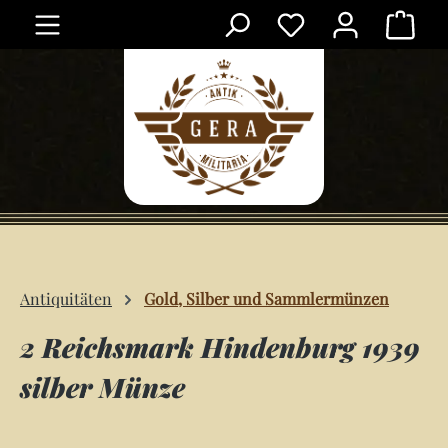
Ware
Zum Hauptinhalt springen
Antiquitäten
Gold, Silber und Sammlermünzen
2 Reichsmark Hindenburg 1939
silber Münze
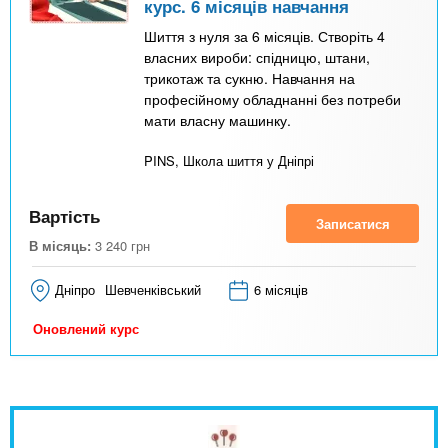
курс. 6 місяців навчання
Шиття з нуля за 6 місяців. Створіть 4
власних вироби: спідницю, штани,
трикотаж та сукню. Навчання на
професійному обладнанні без потреби
мати власну машинку.
PINS, Школа шиття у Дніпрі
Вартість
Записатися
В місяць:
3 240
грн
Дніпро
Шевченківський
6 місяців
Оновлений курс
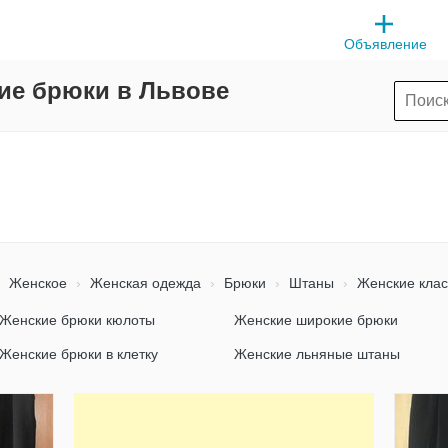
Объявление
ие брюки в Львове
Женское
Женская одежда
Брюки
Штаны
Женские клас
Женские брюки кюлоты
Женские широкие брюки
Женские брюки в клетку
Женские льняные штаны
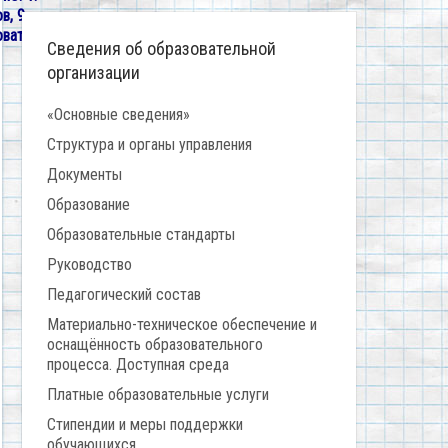
в, 9
овать
Сведения об образовательной
организации
«Основные сведения»
Структура и органы управления
Документы
Образование
Образовательные стандарты
Руководство
Педагогический состав
Материально-техническое обеспечение и
оснащённость образовательного
процесса. Доступная среда
Платные образовательные услуги
Стипендии и меры поддержки
обучающихся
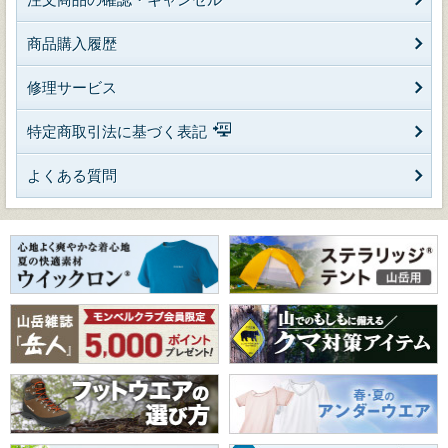
商品購入履歴
修理サービス
特定商取引法に基づく表記
よくある質問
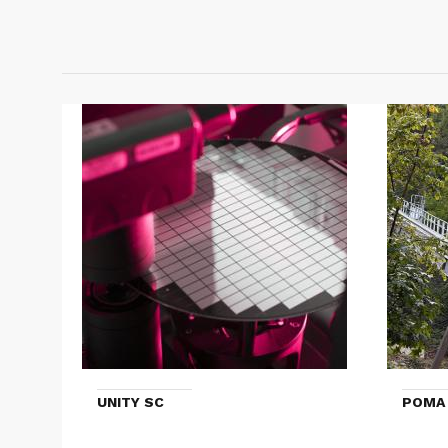
UNITY SC
POMA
------------------------------------------------------------------------
-- Task directions --
Filter the records above for "місяців" and copy every matching line.

-- Solution to the exercise --
курс. 6 місяців навчання
Шиття з нуля за 6 місяців. Створіть 4
6 місяців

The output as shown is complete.